**How to complete this task**
How many lines in the entries below include the word "yChannelSelector"? Respond with the number only.

**Saved entries**
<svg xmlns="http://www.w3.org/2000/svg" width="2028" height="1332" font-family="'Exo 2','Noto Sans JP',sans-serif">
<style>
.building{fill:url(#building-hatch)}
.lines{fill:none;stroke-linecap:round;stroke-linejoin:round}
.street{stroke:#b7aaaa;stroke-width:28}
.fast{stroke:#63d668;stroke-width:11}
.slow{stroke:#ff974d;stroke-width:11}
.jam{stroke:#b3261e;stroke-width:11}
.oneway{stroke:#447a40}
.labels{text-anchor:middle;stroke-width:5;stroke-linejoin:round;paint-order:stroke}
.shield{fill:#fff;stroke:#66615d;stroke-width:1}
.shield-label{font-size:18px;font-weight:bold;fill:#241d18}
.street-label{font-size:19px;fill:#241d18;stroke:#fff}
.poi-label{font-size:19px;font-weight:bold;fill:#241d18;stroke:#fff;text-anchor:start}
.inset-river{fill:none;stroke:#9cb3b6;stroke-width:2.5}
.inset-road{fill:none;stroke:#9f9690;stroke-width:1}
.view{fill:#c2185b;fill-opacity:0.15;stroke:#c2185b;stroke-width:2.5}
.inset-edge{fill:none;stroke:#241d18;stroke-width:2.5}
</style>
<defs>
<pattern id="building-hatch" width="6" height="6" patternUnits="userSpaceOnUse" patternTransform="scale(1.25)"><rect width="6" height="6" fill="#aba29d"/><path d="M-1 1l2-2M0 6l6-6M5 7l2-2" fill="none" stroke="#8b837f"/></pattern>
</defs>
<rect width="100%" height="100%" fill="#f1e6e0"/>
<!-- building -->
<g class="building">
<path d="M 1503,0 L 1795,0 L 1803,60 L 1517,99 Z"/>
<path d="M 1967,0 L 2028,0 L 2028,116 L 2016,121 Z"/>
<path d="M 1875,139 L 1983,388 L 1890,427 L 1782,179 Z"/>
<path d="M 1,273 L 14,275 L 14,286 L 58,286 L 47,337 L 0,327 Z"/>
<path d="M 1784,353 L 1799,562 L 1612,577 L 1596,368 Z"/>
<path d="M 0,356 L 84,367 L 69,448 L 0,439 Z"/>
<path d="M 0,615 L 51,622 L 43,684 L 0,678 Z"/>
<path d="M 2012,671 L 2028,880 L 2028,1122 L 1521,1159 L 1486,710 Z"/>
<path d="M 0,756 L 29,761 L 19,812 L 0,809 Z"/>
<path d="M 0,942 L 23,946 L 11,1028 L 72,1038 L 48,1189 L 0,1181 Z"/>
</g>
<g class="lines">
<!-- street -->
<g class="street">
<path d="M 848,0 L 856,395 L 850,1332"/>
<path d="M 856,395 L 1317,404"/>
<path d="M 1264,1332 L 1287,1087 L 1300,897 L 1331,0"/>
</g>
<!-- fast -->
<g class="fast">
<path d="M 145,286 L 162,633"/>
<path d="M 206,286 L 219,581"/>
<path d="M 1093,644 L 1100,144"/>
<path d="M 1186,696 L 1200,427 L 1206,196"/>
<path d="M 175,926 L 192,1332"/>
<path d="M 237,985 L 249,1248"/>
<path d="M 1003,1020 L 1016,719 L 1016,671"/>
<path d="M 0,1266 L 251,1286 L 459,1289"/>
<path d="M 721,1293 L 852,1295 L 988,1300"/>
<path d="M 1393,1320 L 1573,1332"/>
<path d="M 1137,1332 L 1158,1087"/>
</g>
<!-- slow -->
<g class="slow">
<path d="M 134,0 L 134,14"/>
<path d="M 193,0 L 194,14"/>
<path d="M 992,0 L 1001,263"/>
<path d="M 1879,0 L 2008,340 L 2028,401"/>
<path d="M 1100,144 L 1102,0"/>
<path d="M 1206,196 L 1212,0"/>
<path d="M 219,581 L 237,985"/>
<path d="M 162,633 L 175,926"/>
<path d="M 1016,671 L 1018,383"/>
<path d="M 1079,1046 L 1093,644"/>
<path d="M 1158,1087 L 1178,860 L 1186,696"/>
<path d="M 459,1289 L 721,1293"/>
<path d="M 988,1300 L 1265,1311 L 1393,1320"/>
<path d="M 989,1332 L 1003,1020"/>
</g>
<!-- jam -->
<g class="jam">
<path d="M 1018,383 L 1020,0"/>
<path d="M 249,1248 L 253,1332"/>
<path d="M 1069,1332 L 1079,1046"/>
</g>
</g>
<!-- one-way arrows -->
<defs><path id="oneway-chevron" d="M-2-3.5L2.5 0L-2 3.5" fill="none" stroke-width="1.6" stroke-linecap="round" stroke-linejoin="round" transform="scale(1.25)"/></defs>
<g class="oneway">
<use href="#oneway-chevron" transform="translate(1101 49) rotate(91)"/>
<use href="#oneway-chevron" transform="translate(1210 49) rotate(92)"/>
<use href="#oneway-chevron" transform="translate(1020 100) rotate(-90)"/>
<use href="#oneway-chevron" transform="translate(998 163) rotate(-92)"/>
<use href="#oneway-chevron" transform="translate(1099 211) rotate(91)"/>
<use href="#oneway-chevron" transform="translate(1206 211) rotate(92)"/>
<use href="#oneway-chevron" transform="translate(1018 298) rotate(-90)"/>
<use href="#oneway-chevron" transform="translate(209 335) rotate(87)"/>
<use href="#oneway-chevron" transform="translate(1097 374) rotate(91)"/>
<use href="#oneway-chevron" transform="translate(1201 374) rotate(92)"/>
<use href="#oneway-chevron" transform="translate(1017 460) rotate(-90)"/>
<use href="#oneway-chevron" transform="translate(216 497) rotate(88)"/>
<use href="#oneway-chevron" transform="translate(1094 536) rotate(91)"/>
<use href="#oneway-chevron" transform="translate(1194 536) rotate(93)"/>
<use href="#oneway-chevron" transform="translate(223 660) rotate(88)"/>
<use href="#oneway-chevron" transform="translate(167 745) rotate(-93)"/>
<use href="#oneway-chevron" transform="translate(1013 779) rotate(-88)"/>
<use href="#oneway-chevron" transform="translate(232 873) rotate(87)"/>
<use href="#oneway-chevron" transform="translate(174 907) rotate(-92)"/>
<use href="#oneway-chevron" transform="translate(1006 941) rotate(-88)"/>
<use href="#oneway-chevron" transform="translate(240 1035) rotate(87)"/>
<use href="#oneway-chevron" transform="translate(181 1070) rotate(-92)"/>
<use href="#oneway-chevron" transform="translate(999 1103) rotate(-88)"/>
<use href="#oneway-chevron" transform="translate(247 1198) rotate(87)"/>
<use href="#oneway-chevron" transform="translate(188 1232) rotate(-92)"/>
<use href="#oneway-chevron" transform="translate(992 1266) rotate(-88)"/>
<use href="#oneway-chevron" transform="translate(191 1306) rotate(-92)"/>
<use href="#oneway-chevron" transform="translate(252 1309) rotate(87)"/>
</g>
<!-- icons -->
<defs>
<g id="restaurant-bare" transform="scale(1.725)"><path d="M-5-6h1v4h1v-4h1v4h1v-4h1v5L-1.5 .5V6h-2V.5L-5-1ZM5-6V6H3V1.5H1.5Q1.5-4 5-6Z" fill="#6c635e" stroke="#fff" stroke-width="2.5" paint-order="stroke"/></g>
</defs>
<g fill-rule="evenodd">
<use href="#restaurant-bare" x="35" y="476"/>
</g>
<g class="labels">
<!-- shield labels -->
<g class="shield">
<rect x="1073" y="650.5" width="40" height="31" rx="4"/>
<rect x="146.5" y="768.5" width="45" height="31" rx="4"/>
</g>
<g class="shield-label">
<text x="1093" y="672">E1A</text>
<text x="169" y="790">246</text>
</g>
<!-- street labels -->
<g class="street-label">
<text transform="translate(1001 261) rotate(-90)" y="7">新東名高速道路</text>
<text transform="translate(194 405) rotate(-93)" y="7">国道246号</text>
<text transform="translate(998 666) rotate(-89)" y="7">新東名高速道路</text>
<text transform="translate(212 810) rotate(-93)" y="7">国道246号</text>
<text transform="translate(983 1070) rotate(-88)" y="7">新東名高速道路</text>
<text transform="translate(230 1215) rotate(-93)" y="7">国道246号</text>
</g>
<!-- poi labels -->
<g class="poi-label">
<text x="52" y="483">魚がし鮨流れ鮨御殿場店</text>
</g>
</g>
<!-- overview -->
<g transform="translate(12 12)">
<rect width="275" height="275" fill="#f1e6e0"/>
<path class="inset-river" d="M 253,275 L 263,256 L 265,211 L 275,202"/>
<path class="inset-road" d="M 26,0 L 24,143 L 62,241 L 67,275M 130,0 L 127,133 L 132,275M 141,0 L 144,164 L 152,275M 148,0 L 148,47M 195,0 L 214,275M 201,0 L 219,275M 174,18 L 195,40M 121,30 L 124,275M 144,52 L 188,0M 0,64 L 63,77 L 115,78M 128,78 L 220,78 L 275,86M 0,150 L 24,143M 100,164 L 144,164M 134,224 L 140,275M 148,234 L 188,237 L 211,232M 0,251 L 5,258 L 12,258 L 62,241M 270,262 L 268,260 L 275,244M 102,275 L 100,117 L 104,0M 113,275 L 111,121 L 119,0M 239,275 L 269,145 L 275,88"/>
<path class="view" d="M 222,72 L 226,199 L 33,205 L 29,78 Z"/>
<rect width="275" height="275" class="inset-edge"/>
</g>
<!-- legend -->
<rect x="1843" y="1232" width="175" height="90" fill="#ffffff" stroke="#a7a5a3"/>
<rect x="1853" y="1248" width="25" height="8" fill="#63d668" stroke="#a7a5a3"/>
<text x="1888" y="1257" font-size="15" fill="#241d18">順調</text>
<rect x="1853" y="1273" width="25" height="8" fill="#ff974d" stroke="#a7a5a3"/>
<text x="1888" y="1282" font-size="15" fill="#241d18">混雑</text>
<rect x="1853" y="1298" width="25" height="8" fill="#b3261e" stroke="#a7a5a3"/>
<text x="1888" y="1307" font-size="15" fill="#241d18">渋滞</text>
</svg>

--

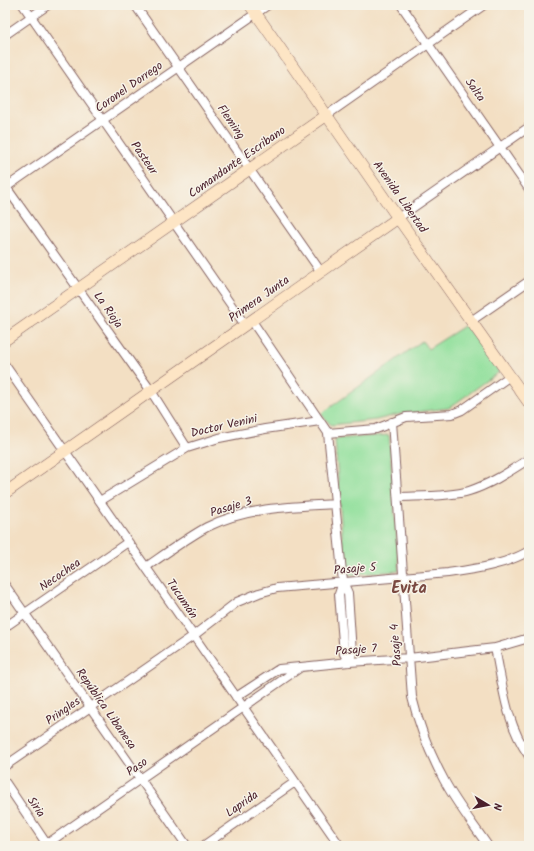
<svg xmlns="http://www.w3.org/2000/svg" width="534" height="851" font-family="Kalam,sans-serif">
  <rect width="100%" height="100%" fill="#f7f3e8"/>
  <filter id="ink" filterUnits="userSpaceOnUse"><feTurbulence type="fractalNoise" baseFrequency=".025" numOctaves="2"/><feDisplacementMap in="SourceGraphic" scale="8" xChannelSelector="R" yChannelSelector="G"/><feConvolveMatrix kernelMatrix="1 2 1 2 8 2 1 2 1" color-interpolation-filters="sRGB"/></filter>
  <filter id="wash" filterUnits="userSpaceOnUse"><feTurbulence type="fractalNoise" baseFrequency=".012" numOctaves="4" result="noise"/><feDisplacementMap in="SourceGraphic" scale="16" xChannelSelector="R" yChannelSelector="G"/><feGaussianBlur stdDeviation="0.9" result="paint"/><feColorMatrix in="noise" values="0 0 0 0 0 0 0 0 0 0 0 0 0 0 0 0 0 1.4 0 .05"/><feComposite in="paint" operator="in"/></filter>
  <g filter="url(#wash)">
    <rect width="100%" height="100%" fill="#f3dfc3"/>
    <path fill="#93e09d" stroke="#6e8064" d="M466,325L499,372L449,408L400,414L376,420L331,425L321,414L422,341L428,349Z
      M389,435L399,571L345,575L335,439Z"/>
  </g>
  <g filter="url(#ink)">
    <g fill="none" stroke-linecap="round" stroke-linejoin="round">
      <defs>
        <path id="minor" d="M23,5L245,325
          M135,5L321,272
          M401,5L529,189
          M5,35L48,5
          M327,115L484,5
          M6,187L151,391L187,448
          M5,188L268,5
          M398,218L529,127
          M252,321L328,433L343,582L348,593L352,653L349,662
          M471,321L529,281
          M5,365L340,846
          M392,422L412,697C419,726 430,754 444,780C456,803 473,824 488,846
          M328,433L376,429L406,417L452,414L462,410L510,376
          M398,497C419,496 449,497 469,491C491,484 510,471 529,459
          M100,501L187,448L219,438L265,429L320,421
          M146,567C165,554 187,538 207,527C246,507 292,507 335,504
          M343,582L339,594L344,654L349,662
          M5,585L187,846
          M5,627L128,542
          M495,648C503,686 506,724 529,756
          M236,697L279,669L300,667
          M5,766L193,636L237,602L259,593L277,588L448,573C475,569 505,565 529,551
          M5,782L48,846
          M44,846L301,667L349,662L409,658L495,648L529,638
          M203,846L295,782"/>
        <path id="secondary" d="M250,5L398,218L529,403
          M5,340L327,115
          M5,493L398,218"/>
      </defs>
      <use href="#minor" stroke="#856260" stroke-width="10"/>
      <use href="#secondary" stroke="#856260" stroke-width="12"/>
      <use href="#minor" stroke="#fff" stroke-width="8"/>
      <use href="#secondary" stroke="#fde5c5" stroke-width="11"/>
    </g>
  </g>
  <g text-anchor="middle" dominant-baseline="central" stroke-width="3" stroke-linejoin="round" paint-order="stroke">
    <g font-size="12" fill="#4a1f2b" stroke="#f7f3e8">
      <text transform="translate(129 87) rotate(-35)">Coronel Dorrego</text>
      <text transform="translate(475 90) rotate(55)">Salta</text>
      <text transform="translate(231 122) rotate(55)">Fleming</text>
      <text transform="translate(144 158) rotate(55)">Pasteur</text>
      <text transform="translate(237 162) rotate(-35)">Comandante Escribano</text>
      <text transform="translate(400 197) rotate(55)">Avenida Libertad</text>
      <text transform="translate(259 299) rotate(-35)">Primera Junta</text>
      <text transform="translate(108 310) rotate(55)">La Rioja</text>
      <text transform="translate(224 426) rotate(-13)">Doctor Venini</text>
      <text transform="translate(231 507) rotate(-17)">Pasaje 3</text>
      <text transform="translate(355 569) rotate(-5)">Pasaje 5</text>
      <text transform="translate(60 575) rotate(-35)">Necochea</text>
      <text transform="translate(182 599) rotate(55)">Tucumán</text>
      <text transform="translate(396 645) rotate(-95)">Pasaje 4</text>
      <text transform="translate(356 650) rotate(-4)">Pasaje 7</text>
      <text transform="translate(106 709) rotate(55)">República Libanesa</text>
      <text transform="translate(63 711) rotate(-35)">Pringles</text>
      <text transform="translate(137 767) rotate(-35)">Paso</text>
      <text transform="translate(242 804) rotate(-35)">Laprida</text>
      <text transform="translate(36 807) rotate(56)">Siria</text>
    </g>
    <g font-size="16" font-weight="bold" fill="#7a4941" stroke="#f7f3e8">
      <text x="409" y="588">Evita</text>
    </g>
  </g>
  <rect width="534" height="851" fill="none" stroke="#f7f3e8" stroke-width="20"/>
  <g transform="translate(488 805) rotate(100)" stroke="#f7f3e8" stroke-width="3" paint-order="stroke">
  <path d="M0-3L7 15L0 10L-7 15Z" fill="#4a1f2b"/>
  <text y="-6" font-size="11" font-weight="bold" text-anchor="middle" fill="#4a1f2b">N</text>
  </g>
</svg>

**Reply to the exercise**
2